You don't need Stokes. Again, it clearly suffices to treat the case $\delta =1$ and $x=0$. Let's say our coordinates are $x_0, x_1, ..., x_{d-1}$ and we want to show that the $0$-th components of the LHS and RHS are the same. Writing $v=u_0 e_0+ v_{rest}$ we get that by Fubini's for a fixed scalar $s$

$$\int_{B^d} f(s e_0+v) \: dv =\int_{s-v_0(v_{rest})}^{s+v_0(v_{rest})} \left(\int_{B^{d-1}} f(u_0e_0+v_{rest}) \: d v_{rest}\right) d u_0$$

Here $v_0(v_{rest})=(1-|v_{rest}|^2)^{1/2}$.

LHS has $0$th component

$$ \frac{d}{ds }\int_{B^d} f(s e_0+v) \: dv$$ which by the above formula and the fundamental theorem of calculus is

$$\int_{B^{d-1}} \left(f(v_0(v_{rest})e_0+v_{rest}) -f(-v_0(v_{rest})e_0+v_{rest})\right)\: dv_{rest} $$

The "upper" hemisphere is parameterized by the inverse of the projection map to $B^{d-1}$, whose $(d-1)$-dimensional volume stretching factor at $v=v_0(v_{rest}) e_0 +v_{rest}$ is $ \frac{1}{v_0}$ (proof sketch: using $d-1$ dimensional polar coordinates on $B^{d-1}$ the angular tangent vectors are undistorted, and the radial tangent is stretched by $ \frac{1}{v_0}$, just as in the $d=2$ case). Hence (by definition of integration over a manifold)

$$\int_{B^{d-1}} \left(f(v_0(v_{rest})e_0+v_{rest}) \right)dv_{rest}=\int_{S^{d-1}_{upper}} f(v) v_0 \: dv. $$

Similarly,

$$\int_{B^{d-1}} \left(-f(v_0(v_{rest})e_0+v_{rest}) \right) \: dv_{rest}=\int_{S^{d-1}_{lower}} f(v) v_0\: dv .$$

Adding these we get $ \int_{S^{d-1}} f(v)v_0 \: dv$, aka the $0$th component of the RHS. The desired result follows.

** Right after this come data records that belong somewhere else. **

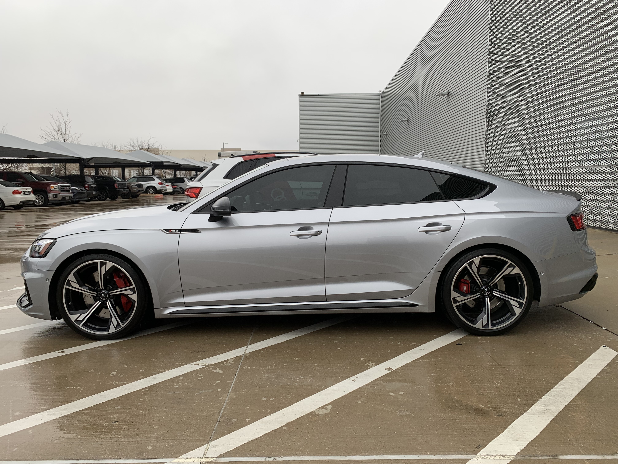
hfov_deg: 67.3
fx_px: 464
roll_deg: +0.3
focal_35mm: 26
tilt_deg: -5.7
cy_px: 232
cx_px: 309
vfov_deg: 53.1
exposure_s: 1/369
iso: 25
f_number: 1.8
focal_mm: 4.25
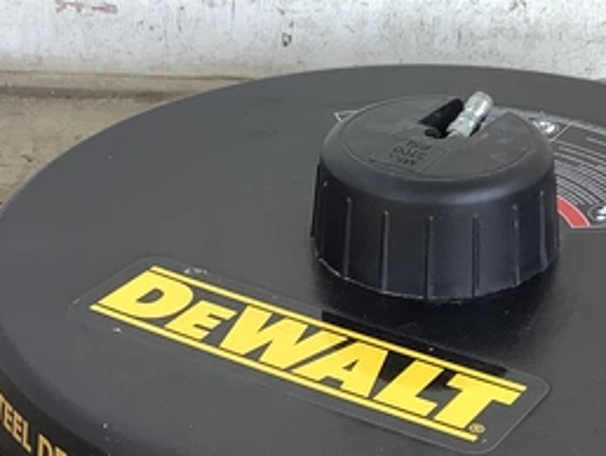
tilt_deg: -30.7
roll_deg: -1.4
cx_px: 373
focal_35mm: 90
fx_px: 1577
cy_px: 271
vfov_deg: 16.4
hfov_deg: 21.7
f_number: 2.4
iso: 64
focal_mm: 3.3
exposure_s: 1/60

The stretching factor in more detail:

We have $B^d\setminus 0 = S^{d-1} \times (0,1)$ via $(\vec{u}, r) \to r\vec{u}$. This is also diffeomorphic to punctured open hemisphere via $(\vec{u}, r) \to (r\vec{u}, \sqrt{1-r^2})\in S^d$.

The "inverse projection" in these coordinates is thus $i:r\vec{u}\to (r\vec{u}, \sqrt{1-r^2})$. We have that any tangent vector $\delta \vec{u}$ to $B^d\setminus 0$ which is orthogonal to $\vec{u}$ is mapped to the tangent vector to $S^{d}$ equal to $(\delta \vec{u}, 0)$. These tangent vectors are not stretched. The tangent vector $\vec{u}\delta r$ parallel to $u$ is mapped to $ (\vec{u}\delta r, (\frac{d(\sqrt{1-r^2})}{dr})\delta r)=(\vec{u}\delta r, -\frac{r}{\sqrt{1-r^2}}\delta r)$. The image is still orthogonal to all the $\delta \vec{u}$ which are perpendicular to $\vec{u}$, but now has length $\frac{1}{\sqrt{1-r^2}}\delta r $, i.e. is stretched by a factor of $\frac{1}{\sqrt{1-r^2}}$, which is also the volume stretch factor. In our old notation this is $\frac{1}{v_0}$.